• **Work item**
Send back the entries exactly as they were given.

• **Records for the task**

"""

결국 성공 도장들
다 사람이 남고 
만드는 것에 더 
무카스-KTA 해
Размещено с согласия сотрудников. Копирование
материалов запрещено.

"""

• **Expected answer**
결국 성공 도장들
다 사람이 남고 
만드는 것에 더 
무카스-KTA 해
Размещено с согласия сотрудников. Копирование
материалов запрещено.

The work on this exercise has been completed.